Things You Might Not Think About
With my spring semester ending last month I have the much anticipated space to read the books that have been piling up on my shelf over the last semester. I recently finished Know My Name, by Chanel Miller. It took me a couple weeks to read, as each time I dove back in I found myself crying with and for Chanel, for myself, and for all women, really.
In January of 2015 (on my birthday, actually), Chanel was sexually assaulted on the Stanford campus. This book is her account of what happened to her, what she went through in the court system, how this violation impacted her and her family, and how she found her power again and a connection to others through her experience and her words. So often while reading I cried for her pain, the desire she had to protect her younger sister from all of the trauma and damage, the women and care teams around her after the assault and during her court proceedings. Chanel powerfully called out the disconnect between how victims are treated and alleged perpetrators are treated. And the way women are judged and told to change to avoid sexual assault and predatory behavior from men.

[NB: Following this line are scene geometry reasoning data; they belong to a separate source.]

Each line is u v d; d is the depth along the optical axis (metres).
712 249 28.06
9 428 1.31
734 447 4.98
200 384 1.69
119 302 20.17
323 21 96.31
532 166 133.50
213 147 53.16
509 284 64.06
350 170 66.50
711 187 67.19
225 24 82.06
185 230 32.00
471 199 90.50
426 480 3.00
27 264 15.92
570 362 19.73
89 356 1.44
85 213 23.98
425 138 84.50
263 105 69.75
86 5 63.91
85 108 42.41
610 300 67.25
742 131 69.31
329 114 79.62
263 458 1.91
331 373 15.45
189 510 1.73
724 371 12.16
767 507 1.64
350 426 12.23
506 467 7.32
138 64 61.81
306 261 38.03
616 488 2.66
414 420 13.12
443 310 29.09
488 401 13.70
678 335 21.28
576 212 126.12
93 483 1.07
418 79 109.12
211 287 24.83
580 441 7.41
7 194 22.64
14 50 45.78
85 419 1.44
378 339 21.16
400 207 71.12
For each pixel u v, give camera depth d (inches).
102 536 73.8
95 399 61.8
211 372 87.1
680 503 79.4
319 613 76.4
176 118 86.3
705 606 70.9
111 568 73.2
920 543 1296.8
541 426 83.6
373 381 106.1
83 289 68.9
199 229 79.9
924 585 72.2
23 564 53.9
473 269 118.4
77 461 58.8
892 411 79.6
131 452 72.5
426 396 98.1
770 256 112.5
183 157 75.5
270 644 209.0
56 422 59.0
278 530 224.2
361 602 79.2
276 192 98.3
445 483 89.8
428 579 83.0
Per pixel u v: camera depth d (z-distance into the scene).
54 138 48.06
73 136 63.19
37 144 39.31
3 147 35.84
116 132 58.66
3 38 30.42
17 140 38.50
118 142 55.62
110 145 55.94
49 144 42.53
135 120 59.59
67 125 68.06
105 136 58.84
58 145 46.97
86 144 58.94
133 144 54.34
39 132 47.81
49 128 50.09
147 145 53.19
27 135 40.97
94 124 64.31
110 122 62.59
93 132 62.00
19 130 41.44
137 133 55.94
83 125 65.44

What I love about this, and what I’ve also felt for so long, is that she is pointing out how fucked up that is. Her experience in a small town on the east coast particularly struck me. She was going to art school for a time and was without a car in a small town. She recalled walking everywhere and not a single day going by that she wasn’t harassed by men calling to her from their cars or walking straight up to her and invading her physical, mental, and emotional space, already so tender and disjointed from her assault. Her boyfriend, living in another city at the time, was concerned and told her he would pay for her to get a rental car to drive back and for to classes in. After initially agreeing, Chanel then realized, why should I give up my walks, this time to think and potentially heal and explore this new living space, when I’m not doing wrong?
We tell girls and women to cover up, to act a certain way, to never go somewhere alone, carry keys as if they were a knife, have a rape whistle or other alert system at the ready on your phone. We are always on the defensive.
In the world of online dating I have felt an increasing amount of anxiety. One of the main reasons I download then delete it so often is a fear of the men on it being able to see my photos and neighborhood and then potentially stalk me, or even just approach me when I don’t want them to. I recently matched with a guy and we had been messaging in the app for a couple days when he asked me about my film photography work and if I had an Instagram. Before really thinking about it I gave him my handle. The rest of the day went by without him replying and I started getting anxious. My last name isn’t listed when I match with someone, and I don’t have any other specific information about where I live or work, so it would have been hard to find me on social media just based on my first name. But now he had my Instagram handle, which was public, and shared a whole lot more of my life than those six pictures and two dumb prompts on the dating app. I unmatched with him and switched my accounts to private. And what a shame that is, to have to change something about myself out of fear of what another might do. He could be a perfectly normal man who would never harm another. But I have been trained to be weary of men and conscious of how I present myself 24/7. I wouldn’t even think twice about giving a woman my Instagram handle, whether it was a romantic interest or platonic. It doesn’t matter. There isn’t an inherent danger from other women. We know the danger we constantly feel around us and would never subject another to it.
Things need to change. Our society needs to change. We cannot question victims of assault or abuse to see if they did something to deserve the violence or encourage the pass. We need to raise our boys (and girls and every gender) to respect boundaries and ask for consent. We need to teach our girls not to apologize for saying no, or for drinking and getting drunk, or for enjoying themselves. Our existence is not an open invitation for others to do what they please with our bodies and our souls.